Selçuk Bayraktar ne diyor: “Şu an elektrikli, akıllı arabalar var. Bütün dünya uçan arabalar için çalışıyor. Yarının oyuncuları bugünden çalışanlar olacak. Gençleri teşvik etmek için sosyal medya üzerinden yaptığımız çalışmaların resmini koydum. Sorun şurada. Bunu yapmaya kalktığınızda birileri sadece dalga geçiyor. Bu bir engel. Az gelişmişlik kompleksi olan, sömürge yerlerdeki bir tutum bu. Kamuoyunun bakışı açısından engel bu. Son 10, 20 yılda değil bu zihniyet, yüzyıllar boyu böyle gelmiş. Eski bir hastalık. Bütün bu işlerin önündeki en büyük engellerden biri bu.”

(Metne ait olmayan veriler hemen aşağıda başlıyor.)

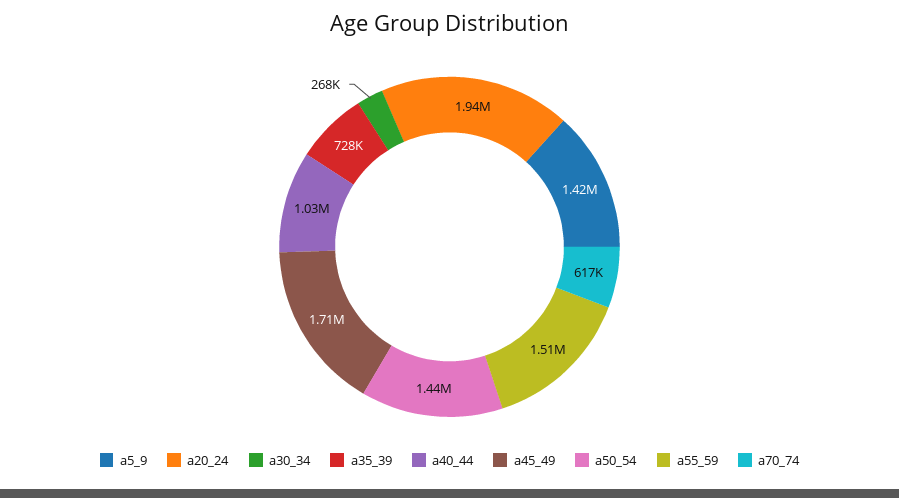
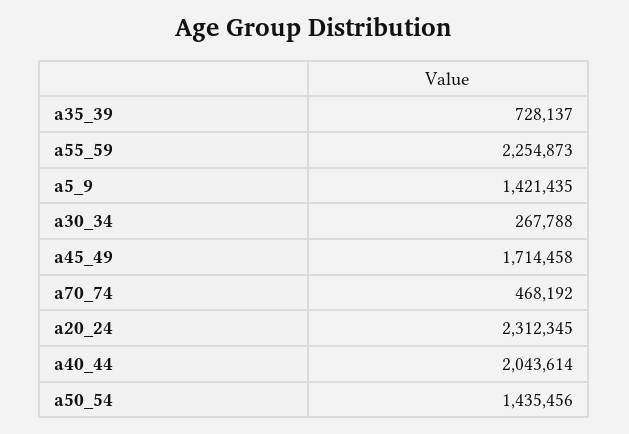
a20_24: 1940000 -> 2312345
a40_44: 1030000 -> 2043614
a55_59: 1510000 -> 2254873
a70_74: 617000 -> 468192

Başarının devamı için, engelin olmaması için; siyasi ve bürokratik irade lazım. Siyasi irade bir şey söyleyip bürokratlar başka bir şey söylüyorsa o zaman da olmaz. Ayrıca bütün bunların yanında da; yapabilmenin, kurabilmenin, harekete geçirebilmenin, icat etmenin/üretmenin aslında/özünde inanmak vardır.
Baykar’ın kurucusu Özdemir Bayraktar, “Birilerinin yurt dışına bağımlı olma zorunluluğu, milletimize olan sorumluluğumuzun önüne geçemez” diyen bir teknik adamdı. Rabbim ona binlerce rahmet mağfiret eylesin.
Özdemir Bayraktar, ihanetlerle dolu teknoloji tarihimizde Nuri Demirağ’ın, Vecihi Hürkuş’un, Nuri Killigil’in devamı olarak, her türlü engellemeleri aşarak İHA ve SİHA’ları üretti/icat etti.
Ben bu konuda yedi kez yazı yayınladım. Gazetelerde köşe yazılarında başsağlığı vesilesiyle Baykar’ın yaptıkları ve engelleri okumaktayız. Bu vesileyle ben de tekrar gündeme almak istedim. 1941’de Nuri Demirağ tarafından üretilen ilk yerli uçağımızın, ne oldu da uçak üretimi durduruldu. THK, yaptığı uçak alım anlaşmasını ne oldu da vazgeçti. Ve çıkartılan kanunla, yurt dışından alınan siparişlerin yerine getirilmesi engellendi. Neden? Ona keza yerli üretim Devrim otomobilinin başına gelenleri. Örnek olsun diye iki adet üretilmiş ama yapılan bir sürü engellemelerle üretimine devam edilmemiş.
1949’da Nuri Killigil’in silah fabrikası, Suriye’ye 3000 mermi vermek üzereyken sabotajla patlatıldı. Ne yazık ki Nuri Paşa’nın cesedi de tanınmayacak kadar yanarak şehit edildi.
Vecihi Hürkuş’un da hayatını milli/yerli uçağı istemeyenler karatanlardı. Ürettiği uçaklar tek tek yasaklandı.
İşte bütün bunları bilen Özdemir Bayraktar ailesi ve halefi Selçuk Bayraktar Göklerde kanat çırpan bir kartal gibi yükseldiler. Dünyaya meydan okuyan SİHA ve İHA ve benzerlerini ürettiler. Biz onlardan razı olmak zorundayız. Rabbim de onlardan razı olur inşallah.
Hoş kalın. Kasım 2021, Anamur. İsmet Kadıoğlu.